Instruction
Looking at the records below, state how many lines include the string "reset" and add nothing further.

Pictures with circuit source files
=====

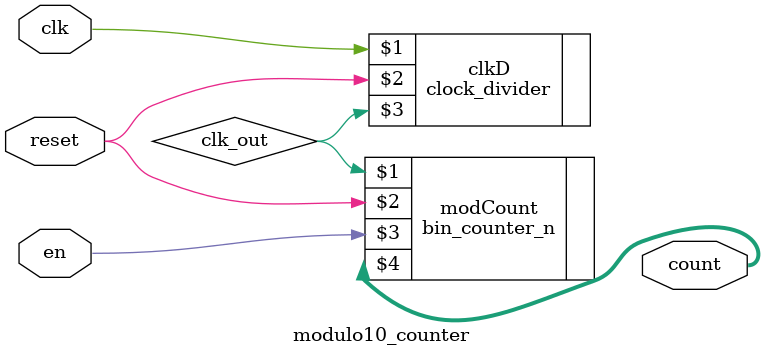
<source format=v>
`timescale 1ns / 1ps

module modulo10_counter(clk, reset, en, count);
input clk, reset, en;
output [3:0] count;
wire clk_out;

//counts every 1hz basically second timer
clock_divider #(50000000) clkD (clk, reset, clk_out);
bin_counter_n #( .x(4), .n(10) ) modCount (clk_out, reset, en, count);

endmodule

</source>
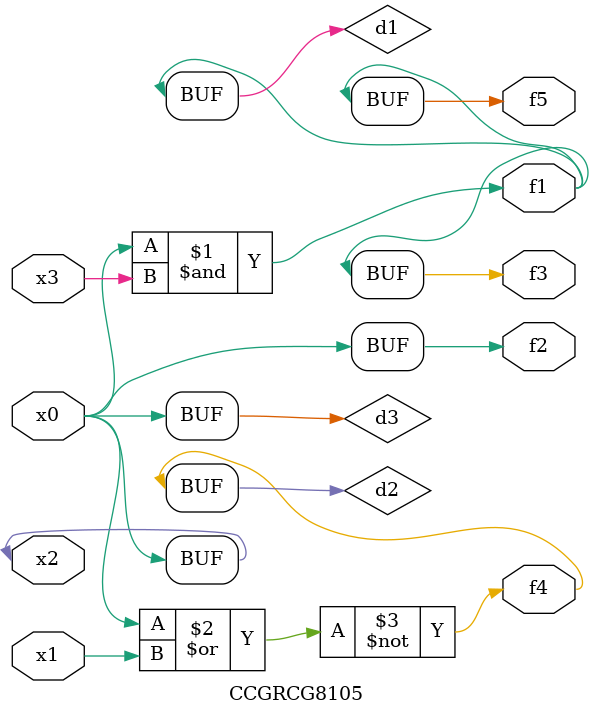
<source format=v>
module CCGRCG8105(
	input x0, x1, x2, x3,
	output f1, f2, f3, f4, f5
);

	wire d1, d2, d3;

	and (d1, x2, x3);
	nor (d2, x0, x1);
	buf (d3, x0, x2);
	assign f1 = d1;
	assign f2 = d3;
	assign f3 = d1;
	assign f4 = d2;
	assign f5 = d1;
endmodule

</source>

=====

Exercise answer
4